At least three times, someone has burned down a derelict building in one of the bad neighborhoods– always one scheduled for demolition, always so efficiently that the building is a tornado of black smoke and flame before anybody notices it’s caught fire. Houses next door are scorched, half a block has to be evacuated for smoke, we’re all exposed to burning asbestos and our clothes and hair smell like charcoal for a week. Up til now, nobody’s been hurt. But there’s always the fear that the local fire bug will mistake the address, and burn down a house with people in it. In the poor neighborhoods, it’s not always clear which houses are occupied– we can’t afford to make our houses looked lived in from the outside.

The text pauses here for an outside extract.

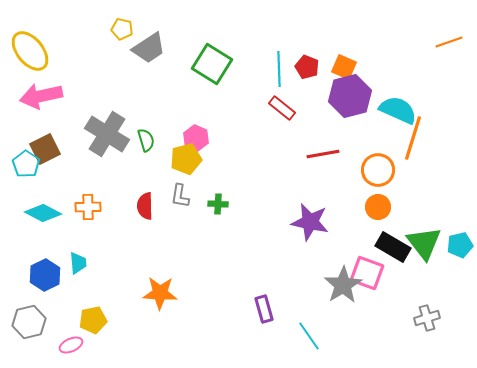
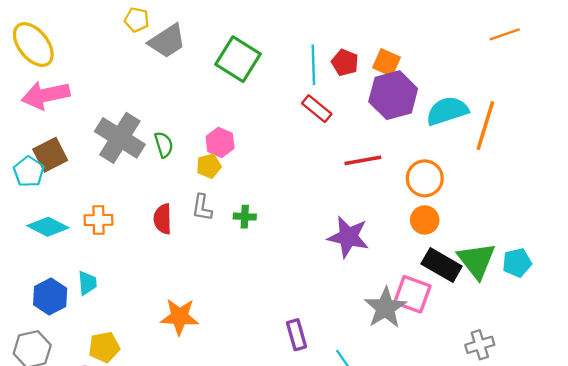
cyan semicircle: (398, 110) -> (447, 111), turned -42
orange line: (413, 138) -> (485, 126), moved
yellow pentagon: (186, 159) -> (209, 166), size x0.7

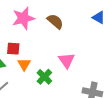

I’m not sure that the arsonist is responsible for this last fire, Sunday night, but he could be. No one is sure what happened. The fire martial says there might not be enough left of the house to know for sure. Locals who witnessed the fire are sure it was another arson– they say you could smell the gasoline from several blocks away. They say it looked like it “blew up” rather than burned. But the fire was so bad a car on the street went up with the house. Power lines fell onto it, so the fire fighters couldn’t even use a hose to put it out; they had to evacuate nearby houses and let it burn. Maybe that was what the neighbors smelled. We’ll likely never know.

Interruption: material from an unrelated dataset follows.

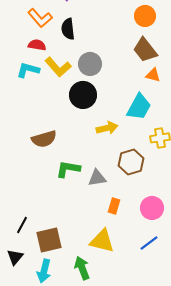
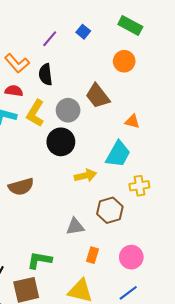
brown trapezoid: (145, 50) -> (98, 96), moved
yellow L-shape: (58, 67) -> (35, 113), turned 72
green L-shape: (68, 169) -> (39, 260), moved

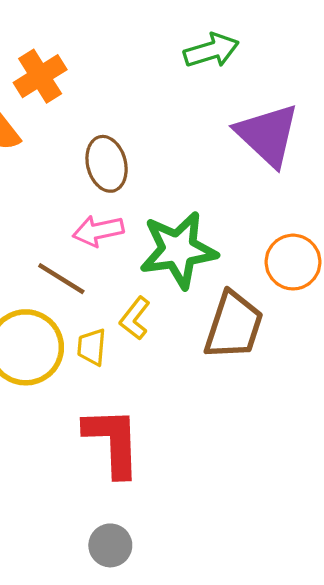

What we know for sure that when the firefighters got there, a man was running away from the house, crying “My kids are in there!”
That man was lifeflighted to Pittsburgh to the burn center– burns all over both hands, witnesses said. A woman, her six-year-old daughter and ten-year-old son and the family dog burned alive. Neighbors said that they found the remains of the children still in bed. It happened that fast.
I found this out from the bus driver on Monday, on my way to the library. She knew the children personally; she’d driven them on the bus since the little girl was a baby. She said she was trying to find a way to raise money for the funeral, even though the bus driver’s union had rules against giving money to a charity that wasn’t a nonprofit.
“I just, you know, I hope that they died in their sleep,” she said.
Yesterday, they were still talking about it; that’s how I found out who the father was.
“He’s gonna live with this the rest of his life,” she said. “I’m so sorry for him. He’s the nicest guy. Loved those kids so much; he picked up the little boy at school every day, so he’d never need a school bus. You’d know him if you saw him. He’s got a beard, kind of scruffy looking, always talking; so generous, he’d give you his last dollar. He had one of those neighborhood cab services when he could get his car working.”Somehow I didn’t blurt out “Saint Christopher!”
I asked more questions about his appearance, and it was him. Everyone on the bus knew him by name. None of the times I’d spoken with him, had he given his real name. He was Saint Christopher or The Man With The Cab to me. But his name is Terry Richardson. His partner was named Debbie Shope-Freedman and the children were Terry Robertson, Junior, and Amber Shope. You can donate to the funeral fund here. Any funds exceeding the cost of the funeral will go to Terry’s medical expenses. Please keep them in your prayers.
I don’t understand how the world works.
I don’t know which is worse: that the universe is so fallen a mother and two children could burn alive from a tragic accident, or that the human soul is so fallen that someone could have deliberately set that fire. But one of those things has happened.
Here in the Valley of Shadow, amid the smoke and despair that hell sends up every day, you can meet generous souls who would carry your suitcase and give you your last dollar; souls who risk trench foot to help a friend, and who know that children need to play outside and make noise. You can find Saint Christopher on any given day. You can also find the fires of hell. So it is in the rest of the world, I assume. Grace and hell. angels and demons locked in combat, everywhere you look.
I believe that, by the transforming power of the Cross, everything is grace, but I can’t see grace in this. I can’t stop thinking about the hands that rescued me and carried my suitcase two years ago; those dirty scruffy hands that were always fixing cars and repairing houses; that those same hands are in a hospital in Pittsburgh riddled with burns. There are too many fires in the Ohio Valley. The smoke has my soul stumbling blind. I know the grace is present, but this time all I can see is hell.
Lord, have mercy. Christ who descended into hell for our sins and came back victorious, remain with us who are still in the valley of death. Lord, wake up. Have mercy.
Thank God that Grace is one of those things that exists, even when you can’t see.